Se mantenía tranquila. Kaminski estaba convencido de que seguiría fingiendo ignorancia si le preguntaba el significado de esos signos.

Lo primero que hizo Kaminski fue transcribir en un papel con trazos firmes la marca de fuego que tenía en su mano izquierda. Después hizo lo mismo con la derecha. Ella lo contempló sonriendo. Cuando terminó de copiar los signos de sus manos, dibujó también los de Hella.

– ¿Por qué haces eso? -quiso saber la doctora.

– Quiero averiguar el significado de estos anillos -respondió-. ¿O es que quizá lo sabes tú?

– ¡No! -respondió con una precipitación un poco exagerada-. ¿Cómo podría…?

No había esperado otra cosa. Para aliviar el dolor de las manos, Arthur vertió en una palangana un poco de agua de la garrafa y las metió en ella, lo que le produjo cierto almo. Hella se acercó e hizo lo mismo.

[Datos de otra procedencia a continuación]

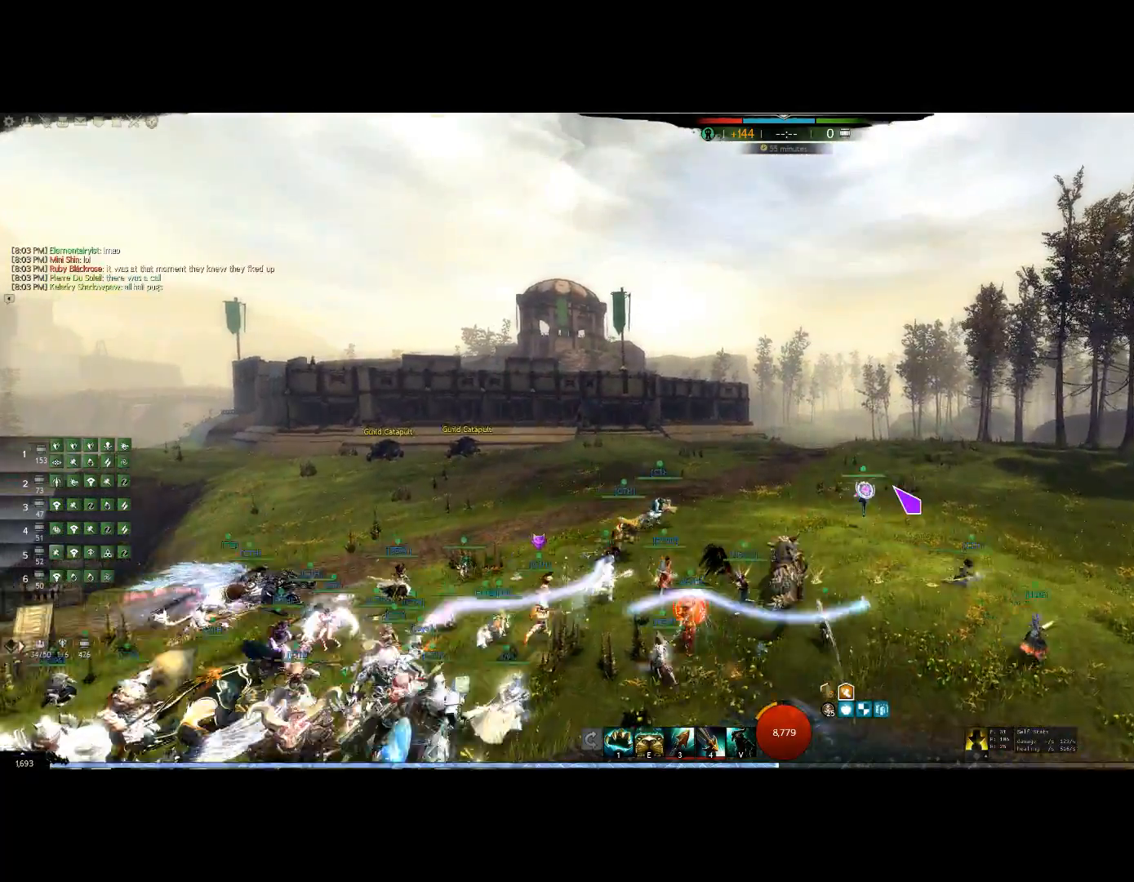
{"keys": ["up"], "events": []}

– ¡Qué mejoría! -comentó sonriendo y lo besó en la mejilla.

Al sacar las manos del agua, Kaminski se asustó; las marcas habían desaparecido. Tomó las de la doctora Hornstein y es dio la vuelta; también las suyas se habían disipado.

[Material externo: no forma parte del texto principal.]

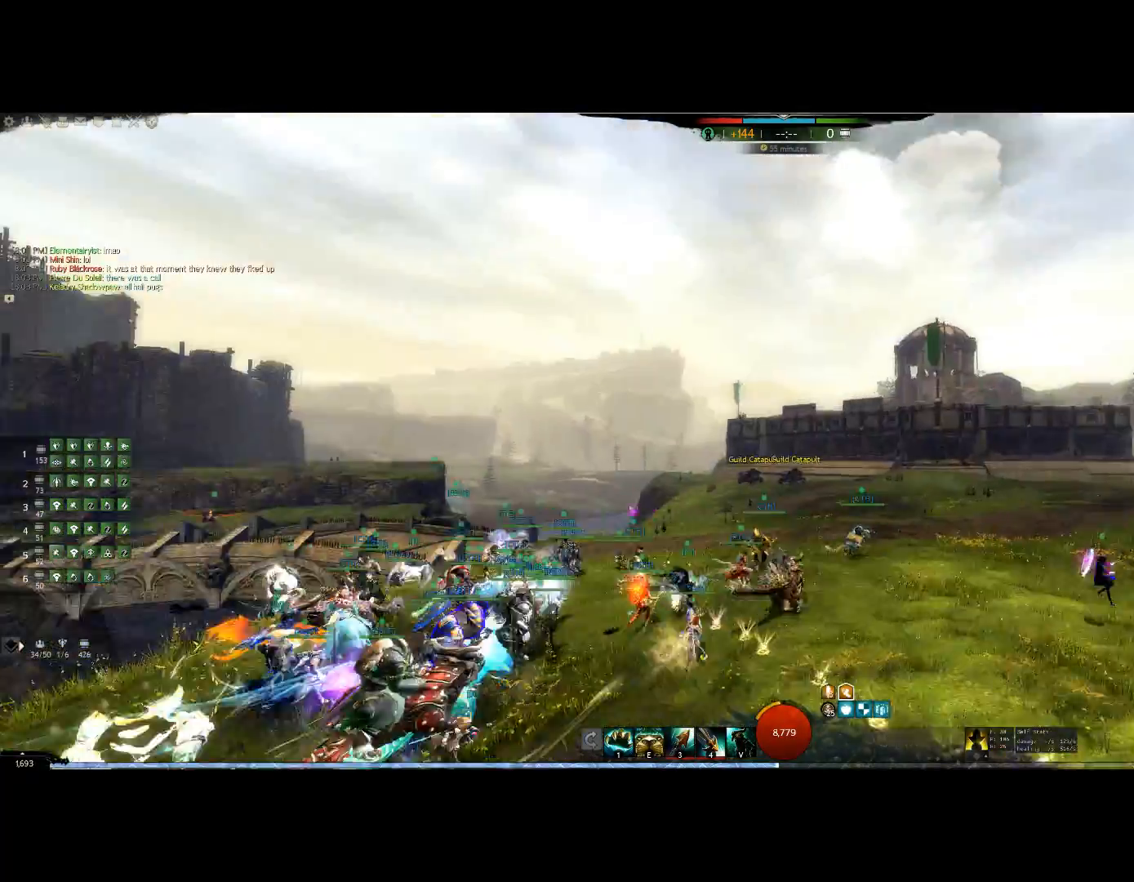
{"keys": [], "events": [[434, "up", "up"]]}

– ¡No es posible! -exclamó Arthur.

– Ya ves que sí que lo es -respondió Hella con indiferencia, como si hubiera esperado lo ocurrido. Y tras una pausa añadió-: Lo mejor será que olvidemos todo el asunto, sencillamente que lo borremos de nuestra memoria, ¿qué opinas?

A Kaminski le costaba trabajo poner en orden sus pensamientos. El primer día que Hella se enteró del descubrimiento de la momia, le pareció la cosa más importante del mundo y ahora, de repente, no quería saber nada. ¿Qué diantres ocurría en el interior de esa mujer?

La doctora Hornstein se acercó al escritorio, tomó el papel en el que Kaminski había copiado las marcas de las manos y lo acercó a la llama de la lámpara de gas. Él quiso protestar, impedir que destruyera la hoja de papel, pero le falló la voz y antes de que pudiera pronunciar una palabra, los dibujos ardieron en una última llama y quedaron convertidos en cenizas.